**Tâche a**. D'après le texte présenté, combien vaut facilement chaque cheval ?

----------------

Les gardes-frontières estiment que c’est difficile de continuer à patrouiller s’ils doivent avoir avec eux un groupe de chevaux, donc ils les tuent, de sang-froid. C’est une forme de punition pour les trafiquants. Ils veulent marquer un point en faisant ça.

 

Notre Observateur rapporte que les gardes-frontières tuent souvent les chevaux directement là où ils les ont trouvés.  

La solution n’est pas compliquée

C’est totalement barbare de faire ça, tuer ces animaux adorables et innocents à cause de leurs propriétaires. J’ai 25 ans, et j’ai vu ça toute ma vie, aussi loin que je puisse me souvenir. Auparavant, les gens ici ne parlaient pas beaucoup du phénomène : quand des trafiquants sont tués pour ce qu’ils font, qui est illégal, ça peut sembler stupide d’en faire une histoire… Mais depuis quelques années, ça a changé : des photos et des vidéos de chevaux morts sont publiées en ligne, et désormais beaucoup de gens savent comment ça se passe. Pas seulement ceux du coin, mais partout en Iran. Ça a engendré une vraie pression pour que les choses changent.

Au final, la solution serait simple : il faut que les gardes-frontières reconnaissent le droit de vivre aux animaux. Je ne suis pas naïf. Je ne leur demande pas de laisser les chevaux sur place. Comme beaucoup de gens, je voudrais qu’ils embraquent les chevaux et les revendent à un marché. Chaque cheval vaut facilement 7,5 millions de tomans [1 500 euros].

Le sujet a été abordé par les parlementaires iraniens. Le 7 mai, le député pro-gouvernemental Ahmad Ali Keykha a demandé au ministère de l’Environnement de travailler avec les gardes-frontière pour qu’ils cessent de tuer des "chevaux innocents", ajoutant que ce n’était pas la bonne approche pour mettre fin au trafic. Le député a également suggéré d’utiliser plutôt des tranquillisants pour les chevaux et de les revendre ensuite.

----------------

**Tâche b**. Renvoyez à l'identique les lignes des extraits de données, en commençant par la ligne qui contient "study. Research degrees" et en continuant jusqu'à la fin des extraits, ces deux bornes comprises. Laissez les images de côté.

----------------

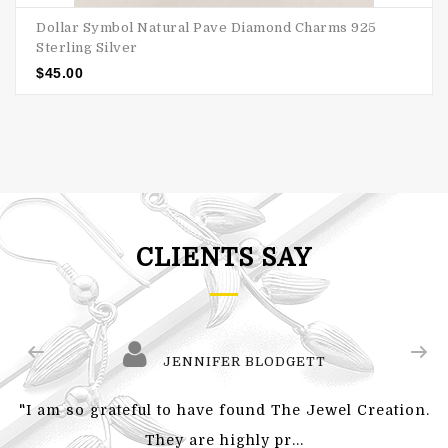
Dollar Symbol Natural Pave Diamond Charms 925
Sterling Silver
$
45.00
CLIENTS SAY
JENNIFER BLODGETT
"I am so grateful to have found The Jewel Creation.
They are highly pr...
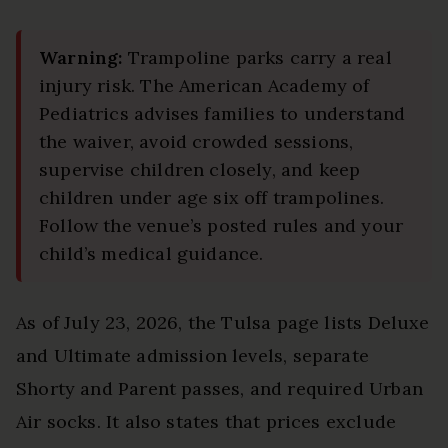
Warning:
Trampoline parks carry a real
injury risk. The American Academy of
Pediatrics advises families to understand
the waiver, avoid crowded sessions,
supervise children closely, and keep
children under age six off trampolines.
Follow the venue’s posted rules and your
child’s medical guidance.
As of July 23, 2026, the Tulsa page lists Deluxe
and Ultimate admission levels, separate
Shorty and Parent passes, and required Urban
Air socks. It also states that prices exclude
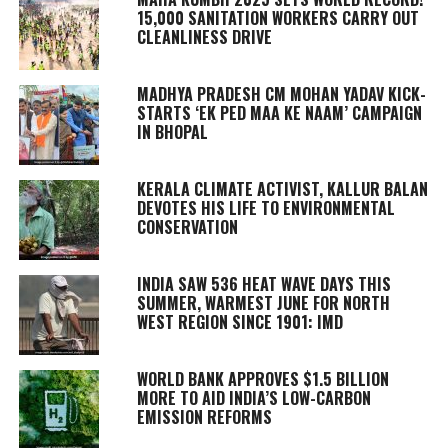
15,000 SANITATION WORKERS CARRY OUT
CLEANLINESS DRIVE
MADHYA PRADESH CM MOHAN YADAV KICK-
STARTS ‘EK PED MAA KE NAAM’ CAMPAIGN
IN BHOPAL
KERALA CLIMATE ACTIVIST, KALLUR BALAN
DEVOTES HIS LIFE TO ENVIRONMENTAL
CONSERVATION
INDIA SAW 536 HEAT WAVE DAYS THIS
SUMMER, WARMEST JUNE FOR NORTH
WEST REGION SINCE 1901: IMD
WORLD BANK APPROVES $1.5 BILLION
MORE TO AID INDIA’S LOW-CARBON
EMISSION REFORMS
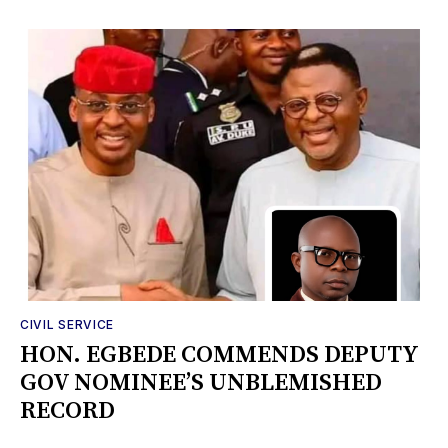
CIVIL SERVICE
HON. EGBEDE COMMENDS DEPUTY
GOV NOMINEE’S UNBLEMISHED
RECORD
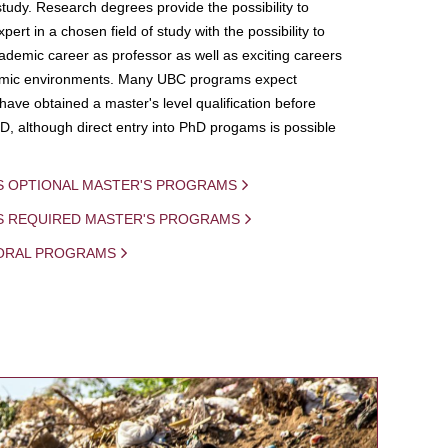
study. Research degrees provide the possibility to
ert in a chosen field of study with the possibility to
demic career as professor as well as exciting careers
mic environments. Many UBC programs expect
 have obtained a master's level qualification before
D, although direct entry into PhD progams is possible
S OPTIONAL MASTER'S PROGRAMS
IS REQUIRED MASTER'S PROGRAMS
ORAL PROGRAMS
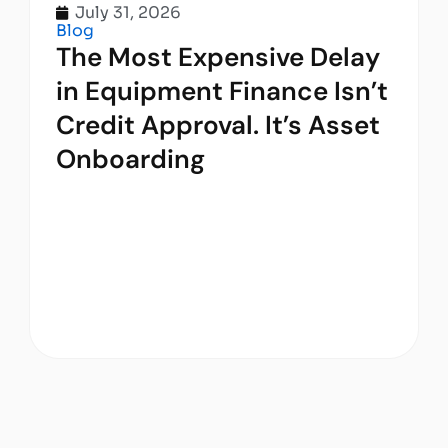
July 31, 2026
Blog
The Most Expensive Delay
in Equipment Finance Isn’t
Credit Approval. It’s Asset
Onboarding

----------------

**Votre réponse a**. Chaque cheval vaut facilement 7,5 millions de tomans, soit 1 500 euros.

**Votre réponse b**.
study. Research degrees provide the possibility to
ert in a chosen field of study with the possibility to
demic career as professor as well as exciting careers
mic environments. Many UBC programs expect
 have obtained a master's level qualification before
D, although direct entry into PhD progams is possible
S OPTIONAL MASTER'S PROGRAMS
IS REQUIRED MASTER'S PROGRAMS
ORAL PROGRAMS
July 31, 2026
Blog
The Most Expensive Delay
in Equipment Finance Isn’t
Credit Approval. It’s Asset
Onboarding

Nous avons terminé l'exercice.